Hand-written Triton kernels and 70% less VRAM, for free
Spoiler: the Unsloth team rewrote the autograd path in Triton again and your fine-tunes just got cheaper. Same dataset, same LoRA, half the wall time, a third of the VRAM. Free.
The Setup
Unsloth is a drop-in replacement for HuggingFace's training loop. You import their model loader instead of AutoModelForCausalLM, attach LoRA, hand it to TRL's SFTTrainer, and the rest of your code is identical. The kernels do the heavy lifting.

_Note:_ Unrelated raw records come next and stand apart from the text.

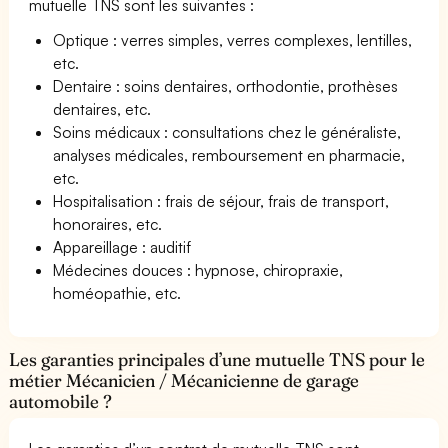
mutuelle TNS sont les suivantes :
Optique : verres simples, verres complexes, lentilles,
etc.
Dentaire : soins dentaires, orthodontie, prothèses
dentaires, etc.
Soins médicaux : consultations chez le généraliste,
analyses médicales, remboursement en pharmacie,
etc.
Hospitalisation : frais de séjour, frais de transport,
honoraires, etc.
Appareillage : auditif
Médecines douces : hypnose, chiropraxie,
homéopathie, etc.
Les garanties principales d’une mutuelle TNS pour le
métier Mécanicien / Mécanicienne de garage
automobile ?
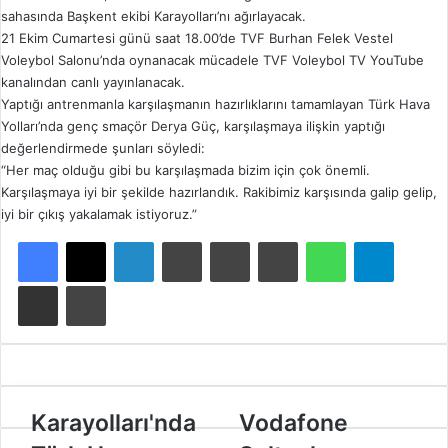
sahasında Başkent ekibi Karayolları’nı ağırlayacak.
21 Ekim Cumartesi günü saat 18.00’de TVF Burhan Felek Vestel
Voleybol Salonu’nda oynanacak mücadele TVF Voleybol TV YouTube
kanalından canlı yayınlanacak.
Yaptığı antrenmanla karşılaşmanın hazırlıklarını tamamlayan Türk Hava
Yolları’nda genç smaçör Derya Güç, karşılaşmaya ilişkin yaptığı
değerlendirmede şunları söyledi:
“Her maç olduğu gibi bu karşılaşmada bizim için çok önemli.
Karşılaşmaya iyi bir şekilde hazırlandık. Rakibimiz karşısında galip gelip,
iyi bir çıkış yakalamak istiyoruz.”
Facebook
X
LinkedIn
Tumblr
Pinterest
Reddit
WhatsApp
Telegram
E-Posta ile paylaş
Yazdır
K
Karayolları'nda
V
Vodafone
a
o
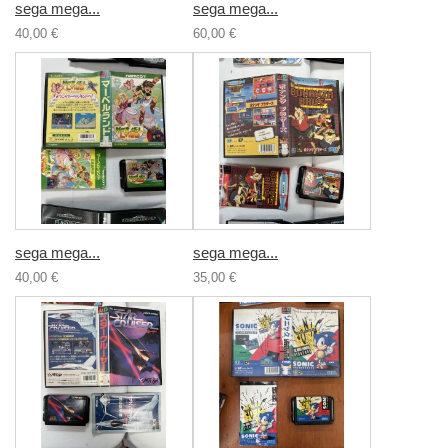
sega mega...
sega mega...
40,00 €
60,00 €
sega mega...
sega mega...
40,00 €
35,00 €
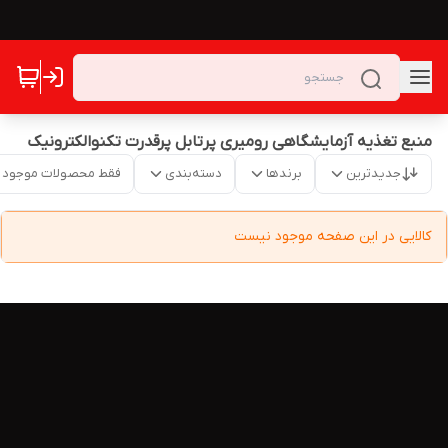
منبع تغذیه آزمایشگاهی رومیری پرتابل پرقدرت تکنوالکترونیک
جدیدترین
برندها
دسته‌بندی
فقط محصولات موجود
کالایی در این صفحه موجود نیست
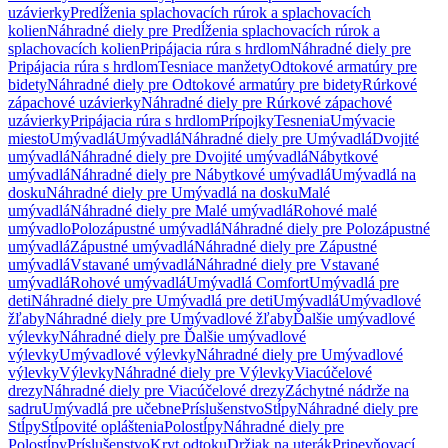
uzávierky
Predĺženia splachovacích rúrok a splachovacích
kolien
Náhradné diely pre Predĺženia splachovacích rúrok a
splachovacích kolien
Pripájacia rúra s hrdlom
Náhradné diely pre
Pripájacia rúra s hrdlom
Tesniace manžety
Odtokové armatúry pre
bidety
Náhradné diely pre Odtokové armatúry pre bidety
Rúrkové
zápachové uzávierky
Náhradné diely pre Rúrkové zápachové
uzávierky
Pripájacia rúra s hrdlom
Prípojky
Tesnenia
Umývacie
miesto
Umývadlá
Umývadlá
Náhradné diely pre Umývadlá
Dvojité
umývadlá
Náhradné diely pre Dvojité umývadlá
Nábytkové
umývadlá
Náhradné diely pre Nábytkové umývadlá
Umývadlá na
dosku
Náhradné diely pre Umývadlá na dosku
Malé
umývadlá
Náhradné diely pre Malé umývadlá
Rohové malé
umývadlo
Polozápustné umývadlá
Náhradné diely pre Polozápustné
umývadlá
Zápustné umývadlá
Náhradné diely pre Zápustné
umývadlá
Vstavané umývadlá
Náhradné diely pre Vstavané
umývadlá
Rohové umývadlá
Umývadlá Comfort
Umývadlá pre
deti
Náhradné diely pre Umývadlá pre deti
Umývadlá
Umývadlové
žľaby
Náhradné diely pre Umývadlové žľaby
Ďalšie umývadlové
výlevky
Náhradné diely pre Ďalšie umývadlové
výlevky
Umývadlové výlevky
Náhradné diely pre Umývadlové
výlevky
Výlevky
Náhradné diely pre Výlevky
Viacúčelové
drezy
Náhradné diely pre Viacúčelové drezy
Záchytné nádrže na
sadru
Umývadlá pre učebne
Príslušenstvo
Stĺpy
Náhradné diely pre
Stĺpy
Stĺpovité opláštenia
Polostĺpy
Náhradné diely pre
Polostĺpy
Príslušenstvo
Kryt odtoku
Držiak na uterák
Pripevňovací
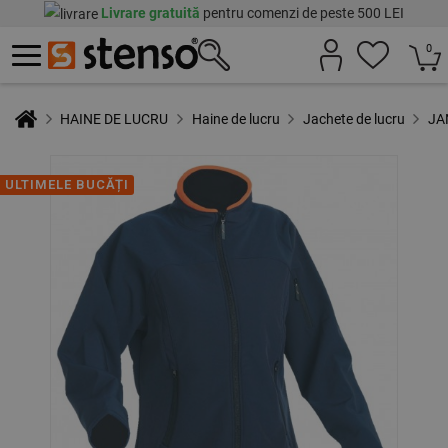
Livrare gratuită
pentru comenzi de peste 500 LEI
0
HAINE DE LUCRU
Haine de lucru
Jachete de lucru
JAN
ULTIMELE BUCĂȚI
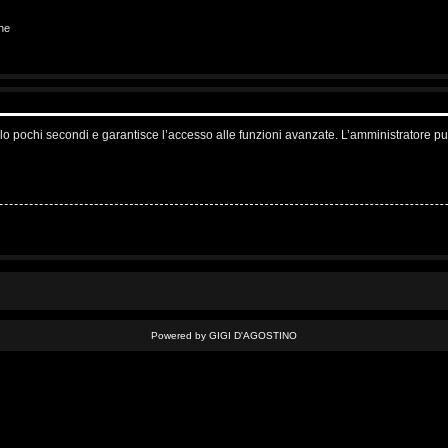
ne
solo pochi secondi e garantisce l’accesso alle funzioni avanzate. L’amministratore pu
Powered by GIGI D'AGOSTINO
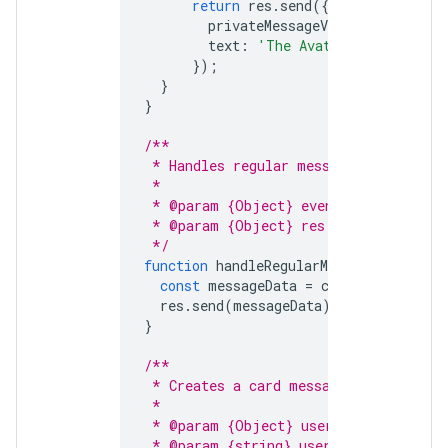
return
res
.
send
({
privateMessageViewer
:
event
.
u
text
:
'The Avatar app replies
});
}
}
/**
 * Handles regular messages (not comm
 *
 * @param {Object} event - The Google
 * @param {Object} res - The HTTP res
 */
function
handleRegularMessage
(
event
,
const
messageData
=
createMessage
(
e
res
.
send
(
messageData
);
}
/**
 * Creates a card message with the us
 *
 * @param {Object} user - The user wh
 * @param {string} user.displayName -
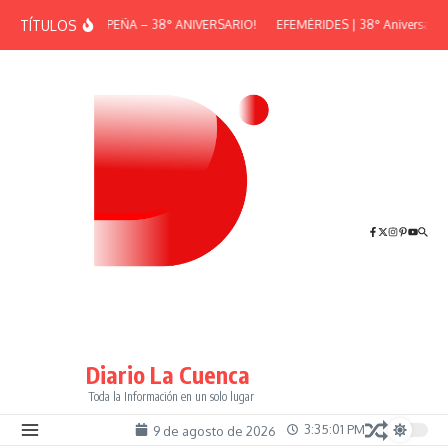
Saltar al contenido
TÍTULOS
¡GRAN PEÑA – 38° ANIVERSARIO!
EFEMÉRIDES | 38° Aniversario d
Diario La Cuenca
Toda la Información en un solo lugar
3:35:01 PM
9 de agosto de 2026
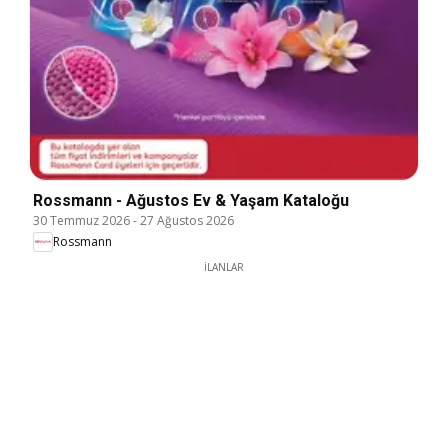
Rossmann - Ağustos Ev & Yaşam Kataloğu
30 Temmuz 2026
-
27 Ağustos 2026
Rossmann
İLANLAR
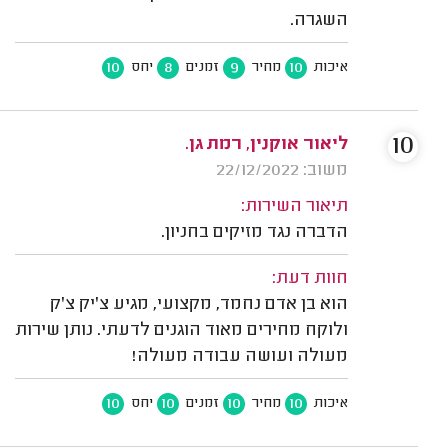
השגרה.
10
8
9
10
איכות
מחיר
זמנים
יחס
10
ליאור אוקנין, רמת גן.
משוב: 22/12/2022
תיאור השירות:
הדברה נגד מזיקים בחניון.
חוות דעת:
הוא בן אדם נחמד, מקצועי, מגיע צ'יק צ'ק
ולוקח מחירים מאוד הוגנים לדעתי. נותן שירות
מעולה ועושה עבודה מעולה!
10
10
10
10
איכות
מחיר
זמנים
יחס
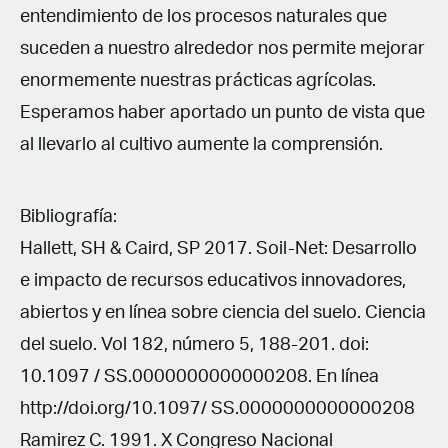
entendimiento de los procesos naturales que
suceden a nuestro alrededor nos permite mejorar
enormemente nuestras prácticas agrícolas.
Esperamos haber aportado un punto de vista que
al llevarlo al cultivo aumente la comprensión.
Bibliografía:
Hallett, SH & Caird, SP 2017. Soil-Net: Desarrollo
e impacto de recursos educativos innovadores,
abiertos y en línea sobre ciencia del suelo. Ciencia
del suelo. Vol 182, número 5, 188-201. doi:
10.1097 / SS.0000000000000208. En línea
http://doi.org/10.1097/ SS.0000000000000208
Ramirez C. 1991. X Congreso Nacional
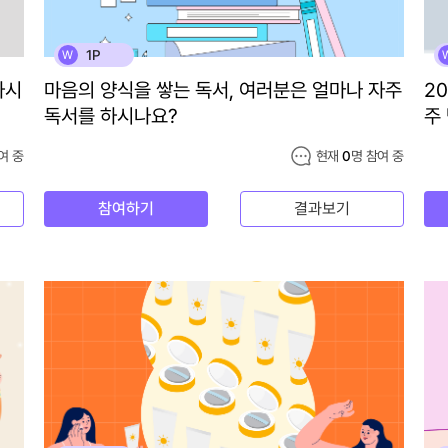
1P
W
하시
마음의 양식을 쌓는 독서, 여러분은 얼마나 자주
2
독서를 하시나요?
주
여 중
현재
0
명 참여 중
참여하기
결과보기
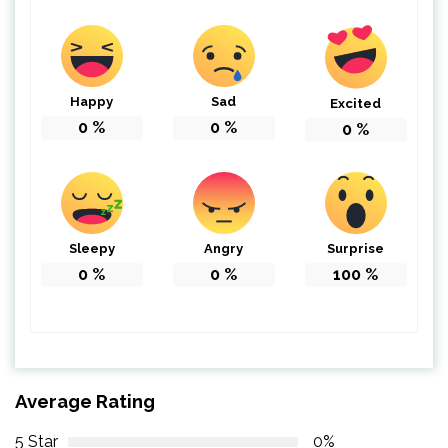
Happy
Sad
Excited
0
%
0
%
0
%
Sleepy
Angry
Surprise
0
%
0
%
100
%
Average Rating
5 Star
0%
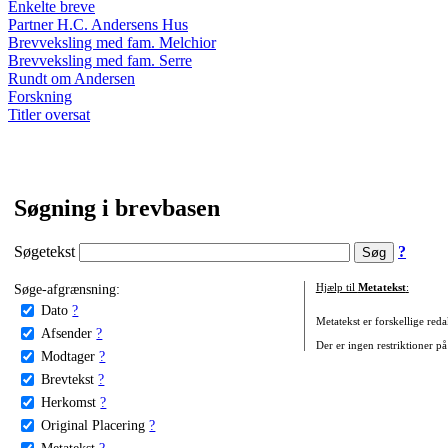
Enkelte breve
Partner H.C. Andersens Hus
Brevveksling med fam. Melchior
Brevveksling med fam. Serre
Rundt om Andersen
Forskning
Titler oversat
Søgning i brevbasen
Søgetekst
?
Søge-afgrænsning:
Hjælp til
Metatekst
:
Dato
?
Metatekst er forskellige reda
Afsender
?
Der er ingen restriktioner på
Modtager
?
Brevtekst
?
Herkomst
?
Original Placering
?
Metatekst
?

{`pip install "unsloth[colab-new] @ git+https://github.com/unslothai/unsloth.git"
pip install --no-deps trl peft accelerate bitsandbytes`}The Money Pattern
Here's the whole script. A 7B QLoRA fine-tune on an A100 used to take six hours; this finishes in two. On a 4090 at home it's the difference between "leave it overnight" and "have a coffee".
{`from unsloth import FastLanguageModel
from trl import SFTTrainer
from transformers import TrainingArguments
model, tok = FastLanguageModel.from_pretrained(
model_name="unsloth/llama-3-8b-bnb-4bit",
max_seq_length=4096,
load_in_4bit=True,
)
model = FastLanguageModel.get_peft_model(
model, r=16, lora_alpha=32,
target_modules=["q_proj","k_proj","v_proj","o_proj"],
)
trainer = SFTTrainer(
model=model, tokenizer=tok,
train_dataset=ds, dataset_text_field="text",
args=TrainingArguments(
per_device_train_batch_size=2,
gradient_accumulation_steps=4,
warmup_steps=10, max_steps=200,
learning_rate=2e-4, bf16=True,
output_dir="out",
),
)
trainer.train()`}The Catch
NVIDIA-only. The Triton kernels assume CUDA, so AMD ROCm and Apple silicon are out. If you're on an M-series Mac for training, you're still stuck with MLX (which has its own LoRA story — different post). For cloud GPUs, Unsloth is a no-brainer.
The Verdict
If you're fine-tuning anything on NVIDIA and not using Unsloth, you're lighting cloud credits on fire. Swap your loader, keep your dataset, watch the wall clock collapse. Then ship the adapter and pretend it was hard.